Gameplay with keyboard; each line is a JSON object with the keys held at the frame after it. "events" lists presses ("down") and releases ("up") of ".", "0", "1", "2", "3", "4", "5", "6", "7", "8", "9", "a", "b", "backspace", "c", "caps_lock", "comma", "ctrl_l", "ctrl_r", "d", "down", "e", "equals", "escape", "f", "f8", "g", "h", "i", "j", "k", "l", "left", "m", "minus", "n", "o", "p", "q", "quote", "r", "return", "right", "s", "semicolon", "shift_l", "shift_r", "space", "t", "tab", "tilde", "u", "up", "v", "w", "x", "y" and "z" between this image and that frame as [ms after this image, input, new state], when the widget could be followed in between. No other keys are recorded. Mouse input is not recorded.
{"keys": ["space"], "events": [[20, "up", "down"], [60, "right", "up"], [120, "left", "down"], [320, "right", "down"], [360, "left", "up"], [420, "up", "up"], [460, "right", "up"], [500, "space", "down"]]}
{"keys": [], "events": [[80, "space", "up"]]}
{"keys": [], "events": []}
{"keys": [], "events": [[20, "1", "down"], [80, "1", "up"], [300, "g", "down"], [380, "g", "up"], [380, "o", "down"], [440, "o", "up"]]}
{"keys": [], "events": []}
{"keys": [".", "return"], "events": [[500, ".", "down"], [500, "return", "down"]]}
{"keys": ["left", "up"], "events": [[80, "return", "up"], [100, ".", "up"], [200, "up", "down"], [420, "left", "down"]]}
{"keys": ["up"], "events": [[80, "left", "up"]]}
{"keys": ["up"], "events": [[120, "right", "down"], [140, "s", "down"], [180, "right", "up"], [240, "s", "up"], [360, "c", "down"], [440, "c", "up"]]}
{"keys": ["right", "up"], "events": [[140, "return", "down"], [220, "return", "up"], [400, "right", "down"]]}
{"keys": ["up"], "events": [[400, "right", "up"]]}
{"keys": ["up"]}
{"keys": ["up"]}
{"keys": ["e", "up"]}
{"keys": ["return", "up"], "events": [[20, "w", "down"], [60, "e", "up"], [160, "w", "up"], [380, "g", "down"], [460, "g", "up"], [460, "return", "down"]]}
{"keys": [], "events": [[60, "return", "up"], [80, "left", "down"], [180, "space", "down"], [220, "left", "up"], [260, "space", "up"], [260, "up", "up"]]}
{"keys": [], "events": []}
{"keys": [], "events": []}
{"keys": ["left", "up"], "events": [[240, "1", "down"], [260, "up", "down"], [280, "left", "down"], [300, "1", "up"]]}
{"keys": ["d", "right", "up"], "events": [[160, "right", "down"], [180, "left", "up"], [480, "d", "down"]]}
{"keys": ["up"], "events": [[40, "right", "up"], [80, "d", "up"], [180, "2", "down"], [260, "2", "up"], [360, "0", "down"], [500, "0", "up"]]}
-----
> [Work instructions]:
Word for word, copy all of the listing above.

> [Output below]:
Gameplay with keyboard; each line is a JSON object with the keys held at the frame after it. "events" lists presses ("down") and releases ("up") of ".", "0", "1", "2", "3", "4", "5", "6", "7", "8", "9", "a", "b", "backspace", "c", "caps_lock", "comma", "ctrl_l", "ctrl_r", "d", "down", "e", "equals", "escape", "f", "f8", "g", "h", "i", "j", "k", "l", "left", "m", "minus", "n", "o", "p", "q", "quote", "r", "return", "right", "s", "semicolon", "shift_l", "shift_r", "space", "t", "tab", "tilde", "u", "up", "v", "w", "x", "y" and "z" between this image and that frame as [ms after this image, input, new state], when the widget could be followed in between. No other keys are recorded. Mouse input is not recorded.
{"keys": ["space"], "events": [[20, "up", "down"], [60, "right", "up"], [120, "left", "down"], [320, "right", "down"], [360, "left", "up"], [420, "up", "up"], [460, "right", "up"], [500, "space", "down"]]}
{"keys": [], "events": [[80, "space", "up"]]}
{"keys": [], "events": []}
{"keys": [], "events": [[20, "1", "down"], [80, "1", "up"], [300, "g", "down"], [380, "g", "up"], [380, "o", "down"], [440, "o", "up"]]}
{"keys": [], "events": []}
{"keys": [".", "return"], "events": [[500, ".", "down"], [500, "return", "down"]]}
{"keys": ["left", "up"], "events": [[80, "return", "up"], [100, ".", "up"], [200, "up", "down"], [420, "left", "down"]]}
{"keys": ["up"], "events": [[80, "left", "up"]]}
{"keys": ["up"], "events": [[120, "right", "down"], [140, "s", "down"], [180, "right", "up"], [240, "s", "up"], [360, "c", "down"], [440, "c", "up"]]}
{"keys": ["right", "up"], "events": [[140, "return", "down"], [220, "return", "up"], [400, "right", "down"]]}
{"keys": ["up"], "events": [[400, "right", "up"]]}
{"keys": ["up"]}
{"keys": ["up"]}
{"keys": ["e", "up"]}
{"keys": ["return", "up"], "events": [[20, "w", "down"], [60, "e", "up"], [160, "w", "up"], [380, "g", "down"], [460, "g", "up"], [460, "return", "down"]]}
{"keys": [], "events": [[60, "return", "up"], [80, "left", "down"], [180, "space", "down"], [220, "left", "up"], [260, "space", "up"], [260, "up", "up"]]}
{"keys": [], "events": []}
{"keys": [], "events": []}
{"keys": ["left", "up"], "events": [[240, "1", "down"], [260, "up", "down"], [280, "left", "down"], [300, "1", "up"]]}
{"keys": ["d", "right", "up"], "events": [[160, "right", "down"], [180, "left", "up"], [480, "d", "down"]]}
{"keys": ["up"], "events": [[40, "right", "up"], [80, "d", "up"], [180, "2", "down"], [260, "2", "up"], [360, "0", "down"], [500, "0", "up"]]}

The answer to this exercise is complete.